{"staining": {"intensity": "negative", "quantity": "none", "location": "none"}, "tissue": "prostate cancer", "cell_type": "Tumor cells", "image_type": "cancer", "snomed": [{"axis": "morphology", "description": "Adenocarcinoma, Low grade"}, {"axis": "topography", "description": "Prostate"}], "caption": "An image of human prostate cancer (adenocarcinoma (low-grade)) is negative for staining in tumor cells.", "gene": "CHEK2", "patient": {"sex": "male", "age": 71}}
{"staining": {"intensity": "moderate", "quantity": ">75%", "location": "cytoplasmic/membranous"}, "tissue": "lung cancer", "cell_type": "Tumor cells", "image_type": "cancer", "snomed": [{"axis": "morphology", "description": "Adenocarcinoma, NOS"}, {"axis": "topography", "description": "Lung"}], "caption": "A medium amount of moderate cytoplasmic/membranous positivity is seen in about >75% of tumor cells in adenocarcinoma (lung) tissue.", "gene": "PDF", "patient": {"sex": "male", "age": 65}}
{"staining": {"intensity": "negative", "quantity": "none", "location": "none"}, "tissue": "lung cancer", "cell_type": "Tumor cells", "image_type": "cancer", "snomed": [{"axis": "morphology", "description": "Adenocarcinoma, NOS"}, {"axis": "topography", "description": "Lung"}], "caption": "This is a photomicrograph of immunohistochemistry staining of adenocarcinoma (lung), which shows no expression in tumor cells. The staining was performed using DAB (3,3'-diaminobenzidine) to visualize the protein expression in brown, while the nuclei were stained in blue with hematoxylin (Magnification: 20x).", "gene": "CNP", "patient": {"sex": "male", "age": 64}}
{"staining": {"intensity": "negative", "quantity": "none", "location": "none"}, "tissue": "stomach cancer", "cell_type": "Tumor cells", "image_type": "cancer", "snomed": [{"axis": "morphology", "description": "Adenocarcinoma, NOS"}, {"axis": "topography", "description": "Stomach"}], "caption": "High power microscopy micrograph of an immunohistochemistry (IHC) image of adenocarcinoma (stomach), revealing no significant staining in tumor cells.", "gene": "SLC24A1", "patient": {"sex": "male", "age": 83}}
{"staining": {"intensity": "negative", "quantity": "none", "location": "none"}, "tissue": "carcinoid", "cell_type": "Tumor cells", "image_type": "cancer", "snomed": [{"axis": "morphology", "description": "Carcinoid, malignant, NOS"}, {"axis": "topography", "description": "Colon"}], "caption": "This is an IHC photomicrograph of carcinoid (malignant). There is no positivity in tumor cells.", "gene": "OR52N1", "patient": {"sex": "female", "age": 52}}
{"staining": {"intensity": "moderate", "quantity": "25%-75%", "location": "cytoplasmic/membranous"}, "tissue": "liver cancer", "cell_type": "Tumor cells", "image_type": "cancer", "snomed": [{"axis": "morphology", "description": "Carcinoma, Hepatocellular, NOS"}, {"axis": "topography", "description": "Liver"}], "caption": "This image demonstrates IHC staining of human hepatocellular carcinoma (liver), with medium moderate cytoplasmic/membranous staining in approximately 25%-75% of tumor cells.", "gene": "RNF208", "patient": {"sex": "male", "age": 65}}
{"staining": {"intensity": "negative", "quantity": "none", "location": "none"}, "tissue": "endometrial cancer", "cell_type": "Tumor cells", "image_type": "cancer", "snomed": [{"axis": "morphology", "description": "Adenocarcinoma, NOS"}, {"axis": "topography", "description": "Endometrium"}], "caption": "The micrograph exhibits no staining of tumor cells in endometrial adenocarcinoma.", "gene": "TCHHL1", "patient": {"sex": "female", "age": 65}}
* * * * * * * * *
• Exercise prompt: When a line in the data above contains the string "immunohistochemistry", copy that line.

• Task result:
{"staining": {"intensity": "negative", "quantity": "none", "location": "none"}, "tissue": "lung cancer", "cell_type": "Tumor cells", "image_type": "cancer", "snomed": [{"axis": "morphology", "description": "Adenocarcinoma, NOS"}, {"axis": "topography", "description": "Lung"}], "caption": "This is a photomicrograph of immunohistochemistry staining of adenocarcinoma (lung), which shows no expression in tumor cells. The staining was performed using DAB (3,3'-diaminobenzidine) to visualize the protein expression in brown, while the nuclei were stained in blue with hematoxylin (Magnification: 20x).", "gene": "CNP", "patient": {"sex": "male", "age": 64}}
{"staining": {"intensity": "negative", "quantity": "none", "location": "none"}, "tissue": "stomach cancer", "cell_type": "Tumor cells", "image_type": "cancer", "snomed": [{"axis": "morphology", "description": "Adenocarcinoma, NOS"}, {"axis": "topography", "description": "Stomach"}], "caption": "High power microscopy micrograph of an immunohistochemistry (IHC) image of adenocarcinoma (stomach), revealing no significant staining in tumor cells.", "gene": "SLC24A1", "patient": {"sex": "male", "age": 83}}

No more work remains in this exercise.